= Supplied text =
____

Bonn: German Development Institute / Deutsches Institut für Entwicklungspolitik (DIE) (The Current Column of 16 January 2012)
Bonn, 16 January 2012. The Durban Climate Summit did not bring any good news for the world’s climate, because a new climate protection agreement will not enter into force until 2020 at the earliest (see “The Current Column” of 12 December 2011). But can the climate wait that long? According to the internationally recognised budget approach suggested by the German Advisory Council on Global Change (WBGU), the world has a greenhouse gas budget (“global budget“) of 750 gigatonnes of CO2 equivalent left until 2050 to meet the 2°C target agreed in Cancún in 2010. All the more worrying are the statements by the International Energy Agency (IEA) in the current edition of World Energy Outlook: after falling in 2009 as a result of the financial crisis, CO2 emissions reached 30.4 gigatonnes in 2010, the highest level ever.
Yet it is not only the climate diplomats who, through their actions, show they want nothing to do with the necessities dictated by climate policy. The expansion of energy generation capacities is also cause for concern: the first decade of the 21st century saw a renaissance of coal, despite the commitments agreed in Kyoto in 1997 to reduce greenhouse gas emissions. Since 2000 global demand for coal has risen by 55 per cent. Coal still forms the backbone of global electricity generation, With a share of 40 per cent in 2009 coal still forms the backbone of global electricity generation which caused 43 per cent of global CO2 emissions.
Coal will dominate global electricity generation for years to come
As coal-fired power stations remain in operation for up to 40 years, the resulting greenhouse gas emissions are “locked-in” for decades to come. Even more questionable is that three quarters of the coal-fired power stations that exist today have less than 40 per cent efficiency; technically feasible is an efficiency rate of up to 47 per cent for hard coal- and up to 45 per cent for lignite-fired power stations.
Of the 90 gigawatts of coal-fired power stations currently under construction in China, one third have a technically obsolete efficiency of less than 40 per cent. In India things look even worse: almost all its coal-fired power stations are less than 40 per cent efficient. This is all the more serious as the two countries already have the most coal-intensive economies in the world. China alone consumes five times more coal per USD of gross national product than the rest of the world.

____

Landmark coordinate records:
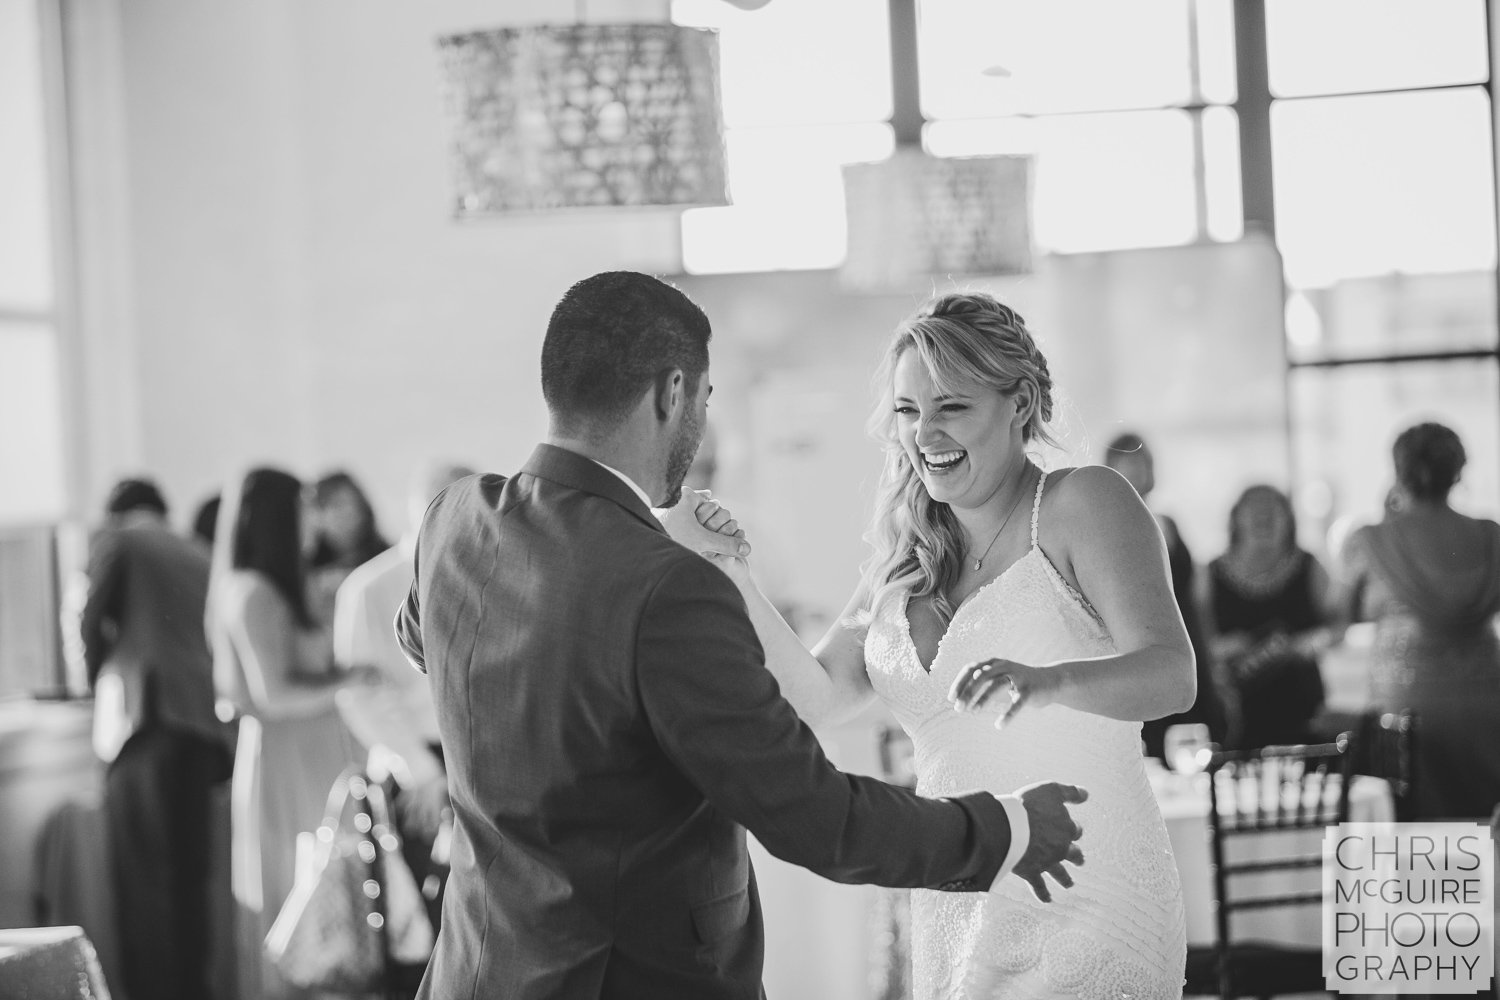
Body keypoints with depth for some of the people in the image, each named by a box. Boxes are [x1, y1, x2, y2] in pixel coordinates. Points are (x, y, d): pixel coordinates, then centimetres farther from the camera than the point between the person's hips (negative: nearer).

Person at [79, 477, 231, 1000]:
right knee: (187, 874, 8)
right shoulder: (198, 559, 22)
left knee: (146, 873, -7)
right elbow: (214, 641, 19)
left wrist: (100, 683, 17)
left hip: (143, 718, -5)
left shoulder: (115, 541, 8)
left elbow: (93, 619, 0)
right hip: (204, 725, 5)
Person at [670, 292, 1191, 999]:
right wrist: (730, 577, -7)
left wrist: (1047, 681, -39)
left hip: (1087, 909, -6)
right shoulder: (908, 556, 12)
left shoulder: (1082, 503, -6)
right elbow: (819, 695, 6)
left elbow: (1171, 675, -20)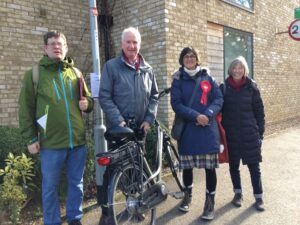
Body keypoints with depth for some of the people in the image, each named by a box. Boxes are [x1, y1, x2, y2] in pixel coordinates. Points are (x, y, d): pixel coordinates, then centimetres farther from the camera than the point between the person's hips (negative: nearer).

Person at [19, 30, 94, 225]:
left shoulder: (75, 72, 11)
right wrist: (31, 138, -5)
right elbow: (26, 110, -1)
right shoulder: (34, 74, 1)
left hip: (78, 140, 3)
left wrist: (87, 103, -4)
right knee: (50, 188, 10)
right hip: (51, 143, -3)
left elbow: (88, 98, 19)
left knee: (76, 184, 15)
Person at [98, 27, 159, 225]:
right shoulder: (111, 66, -4)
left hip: (140, 127, 4)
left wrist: (149, 119, -3)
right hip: (118, 127, -4)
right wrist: (119, 121, -17)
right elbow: (104, 97, -9)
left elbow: (154, 96, 10)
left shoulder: (147, 69, 9)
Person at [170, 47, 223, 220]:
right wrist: (196, 116, -18)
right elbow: (176, 104, -6)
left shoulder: (207, 77, 7)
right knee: (187, 166, 10)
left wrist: (208, 115, -15)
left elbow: (219, 98, 2)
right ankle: (188, 194, 35)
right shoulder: (178, 80, 4)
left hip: (208, 129, 1)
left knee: (210, 166, 2)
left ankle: (210, 201, 17)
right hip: (187, 129, 0)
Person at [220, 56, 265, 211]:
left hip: (250, 133, -1)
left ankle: (259, 197, 19)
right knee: (233, 165, 11)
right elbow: (219, 110, 3)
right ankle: (238, 193, 29)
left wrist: (260, 132, 1)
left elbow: (259, 110, 3)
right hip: (230, 134, 1)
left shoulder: (251, 87, -1)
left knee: (253, 165, 5)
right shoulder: (224, 87, -1)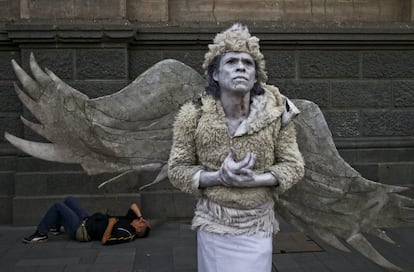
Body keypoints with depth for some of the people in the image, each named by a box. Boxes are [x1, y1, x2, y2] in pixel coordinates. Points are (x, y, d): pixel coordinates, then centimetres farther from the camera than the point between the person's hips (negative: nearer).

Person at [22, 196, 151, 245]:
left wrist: (111, 223, -28)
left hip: (80, 230, -9)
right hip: (87, 220, 9)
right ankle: (55, 227, 39)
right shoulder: (130, 221, -4)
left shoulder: (125, 234, -29)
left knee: (58, 205, -10)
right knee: (69, 199, 21)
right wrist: (140, 216, -7)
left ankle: (41, 234, 6)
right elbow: (133, 205, 8)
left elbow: (104, 240, -35)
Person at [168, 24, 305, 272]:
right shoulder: (194, 115, -12)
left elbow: (294, 166, -4)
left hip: (258, 225, 1)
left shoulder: (276, 112, -11)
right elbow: (177, 169, -6)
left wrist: (254, 179, -21)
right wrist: (219, 177, -23)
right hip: (214, 224, 0)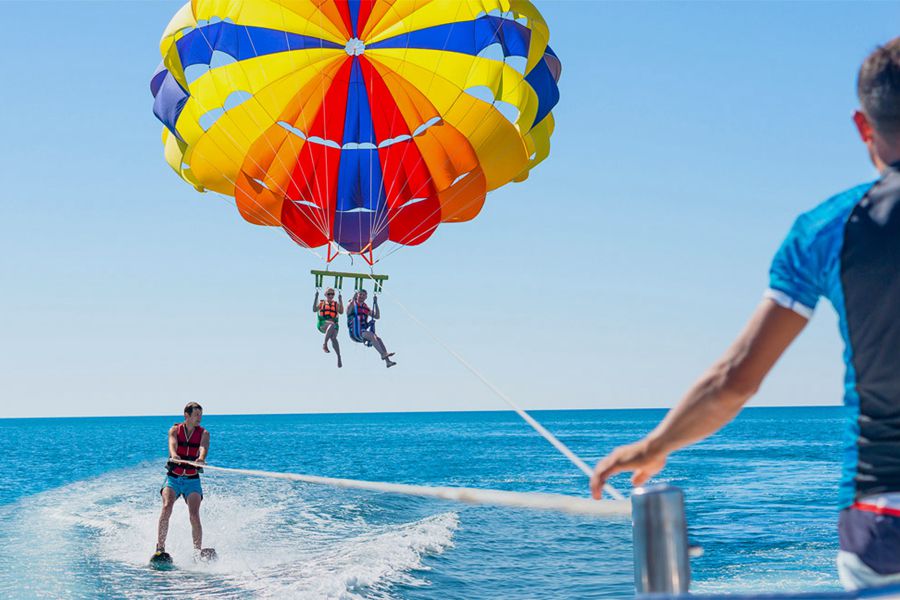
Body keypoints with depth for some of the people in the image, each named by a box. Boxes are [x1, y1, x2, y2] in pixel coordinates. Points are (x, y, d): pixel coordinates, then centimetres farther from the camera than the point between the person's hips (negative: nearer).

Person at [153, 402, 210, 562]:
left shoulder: (203, 433, 2)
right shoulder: (175, 430, 0)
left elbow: (203, 447, -19)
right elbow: (172, 444, -21)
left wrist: (201, 458, -43)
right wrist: (174, 456, -44)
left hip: (192, 480, 0)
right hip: (173, 478, 0)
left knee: (194, 516, -16)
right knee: (167, 507, -22)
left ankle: (198, 552, -15)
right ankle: (160, 549, -20)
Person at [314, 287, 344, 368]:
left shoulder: (336, 304, 20)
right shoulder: (321, 303, 19)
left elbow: (341, 312, 1)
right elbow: (314, 310, 0)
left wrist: (340, 300, -4)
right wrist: (316, 298, -5)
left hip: (333, 325, 1)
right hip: (322, 325, -1)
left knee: (333, 338, -29)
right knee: (332, 324, -37)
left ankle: (339, 357, -35)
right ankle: (324, 343, -39)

____

= Task prompt =
Which organizations are named in the climate column? Rely on the climate column alone, not on the data.

= Your solution =
- German Development Institute / Deutsches Institut für Entwicklungspolitik (DIE)
- German Advisory Council on Global Change (WBGU)
- International Energy Agency (IEA)